::: TEXT PROVIDED

Restaurateurs, store owners and theme park operators have said for months that they could not hire enough workers to fully take advantage of the rebounding economy earlier in the summer. Workers’ wages rose sharply, and some employers offered flashy incentives such as signing bonuses and car giveaways to attract new hires.

But even as 287,000 more black Americans joined the labour force last month or started to look for work, fewer got jobs, US labour department data showed. By comparison, the white US labour force shrank in August, but the number employed rose by 269,000.

“You have black workers seeing the [‘help wanted’] signs, hearing businesses whine that they can’t find anybody, they rush out to find jobs and don’t get them,” said William Spriggs, chief economist for union federation AFL-CIO and a former labour department official in the Obama administration. “White workers say, ‘Oh, we don’t want to look,’ and the few who look find jobs.”

Evelyn Hall, a production assistant who works on television shows in New York, was among the black workers who struggled to find work. Despite working steadily through several short-term contracts over the past year, she spent August unemployed.

“I’m in a rut right now,” Hall said.

Evelyn Hall, a TV production assistant, is looking for a second job to supplement her income

Hall landed a part-time executive assistant position in early September, but it offers so few hours that she is now looking for a second job to supplement her income. She has not found anything yet.

Some economists attribute black Americans’ recent struggles in the job market to their over-representation in the service sector, where many businesses have languished in the pandemic. Leisure and hospitality employers added no new jobs in August, while retail businesses shed 28,500 jobs as the Delta coronavirus variant drove a jump in Covid-19 cases.

Spriggs pointed to discrimination. Leisure and hospitality businesses also employ a disproportionately high number of Latino workers, but that group’s unemployment rate still ticked down to 6.4 per cent last month.

The report also showed that black Americans with university associate’s degrees were unemployed at higher rates than white high school dropouts, Spriggs added.

“Employers are clearly picking and choosing,” Spriggs said. “They don’t mean that they can’t find anybody, they mean they can’t find the people they want to find.”

The unemployment rate for black Americans has almost always been higher than for other groups since the government began measuring it in 1972. The disparity widened after the 2008 financial crisis, with double-digit unemployment persisting for years.

::::::
::: RECORD EXCERPTS

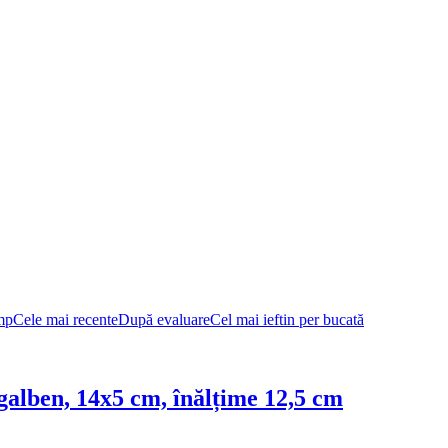
mp
Cele mai recente
După evaluare
Cel mai ieftin per bucată
 galben, 14x5 cm, înălțime 12,5 cm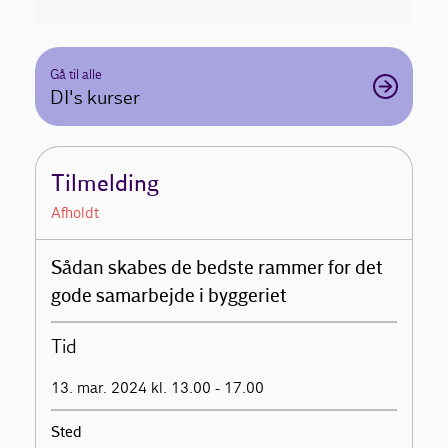
Gå til alle
DI's kurser
Tilmelding
Afholdt
Sådan skabes de bedste rammer for det
gode samarbejde i byggeriet
Tid
13. mar. 2024 kl. 13.00 - 17.00
Sted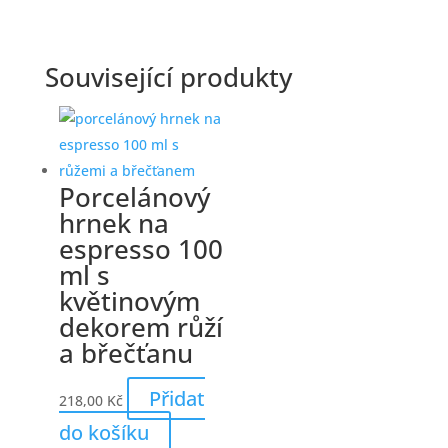
Související produkty
Porcelánový
hrnek na
espresso 100
ml s
květinovým
dekorem růží
a břečťanu
Přidat
218,00
Kč
do košíku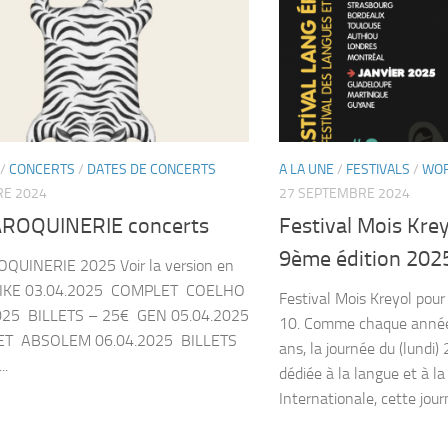
/
CONCERTS
/
DATES DE CONCERTS
A LA UNE
/
FESTIVALS
/
WO
RE 2024
27 SEPTEMBRE 2024
ROQUINERIE concerts
Festival Mois Kre
9ème édition 202
QUINERIE 2025 Voir la version en
­ MIKE 03.04.2025 ­ COMPLET ­ COELHO
Festival Mois Kreyol pour
25 ­ BILLETS – 25€ ­ GEN 05.04.2025
10. Comme chaque année 
ET ­ ABSOLEM 06.04.2025 ­ BILLETS
ans, la journée du (lundi)
..
dédiée à la langue et à la
Internationale, cette journ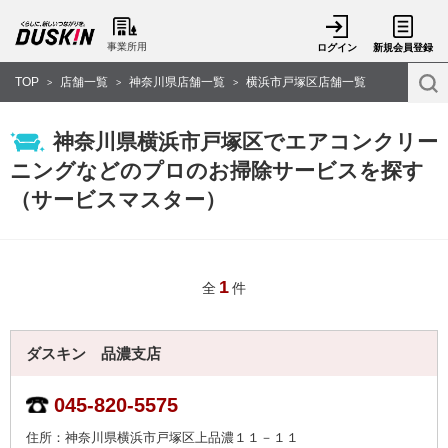
事業所用
ログイン
新規会員登録
TOP
店舗一覧
神奈川県店舗一覧
横浜市戸塚区店舗一覧
>
>
>
神奈川県横浜市戸塚区でエアコンクリー
ニングなどのプロのお掃除サービスを探す
（サービスマスター）
1
全
件
ダスキン 品濃支店
045-820-5575
住所：神奈川県横浜市戸塚区上品濃１１－１１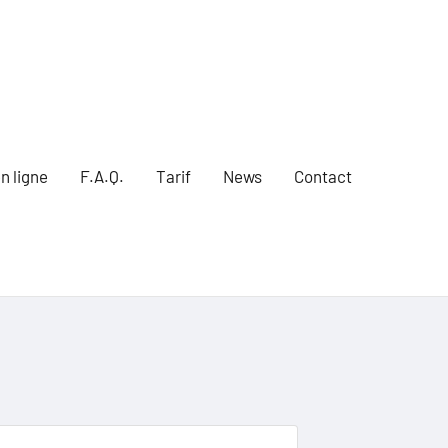
n ligne
F.A.Q.
Tarif
News
Contact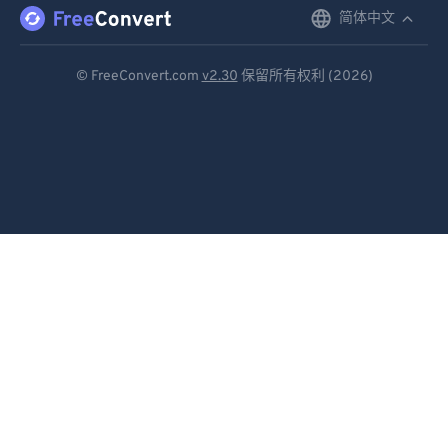
简体中文
English
92
92
93
93
Deutsch
© FreeConvert.com
v2.30
保留所有权利 (2026)
94
94
Español
95
95
Français
96
96
Português
97
97
Italiano
98
98
99
99
Dutch
日本語
简体中文
繁體中文
한국어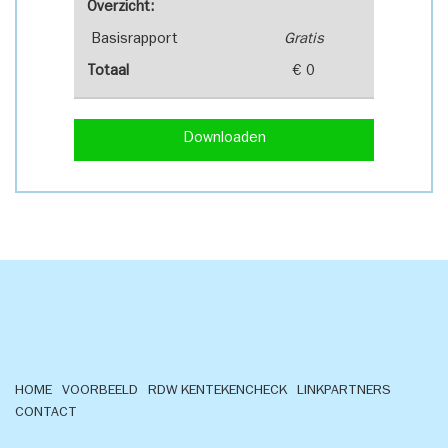
Overzicht:
Basisrapport
Gratis
Totaal
€ 0
Downloaden
HOME
VOORBEELD
RDW KENTEKENCHECK
LINKPARTNERS
CONTACT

::::::

▸ WHAT TO WORK ON: Write the next few paragraphs of the article on black Americans' job losses last August, picking up right after its last sentence.

▸ RESPONSE:
But just before the pandemic the gap was closing as the US economy neared full employment, pushing the jobless rate to record lows in 2019.

Since the start of the pandemic, the black unemployment rate has ticked down inconsistently from a peak of 16.7 per cent in April 2020. In July it dropped by 1 percentage point to 8.2 per cent, before its 0.6 percentage-point jump in August.

Overall, the 7.9 percentage-point decline in the black unemployment rate since April 2020 has been less than the 9.6 percentage-point decline for white workers, whose unemployment rate was 4.5 per cent in August.

Monthly payrolls data are volatile, and recent trends may reverse. Last week initial jobless claims in the US dropped to a pandemic-era low, the labour department reported on Thursday.

Jay Powell, Federal Reserve chair, has said that he is watching racial divergences in the job market as he makes policy decisions. Racial equity activists say that features of president Joe Biden’s $3.5tn social spending agenda now before Congress could help to improve opportunities for disadvantaged workers.

But the August jobs report resurfaced economists’ concerns over a return to the two-tiered jobs market that followed the 2008 crisis. Or fears that if the Delta variant prompts another mass slowdown, black workers will fall even further behind.

“If we have this kind of repeated, unstable, uneven recovery, that if we can’t get to a stronger place, the people that are going to bear the cost of not only the downside but also the lost gains will be black workers,” said Nick Bunker, an economist for jobs site Indeed.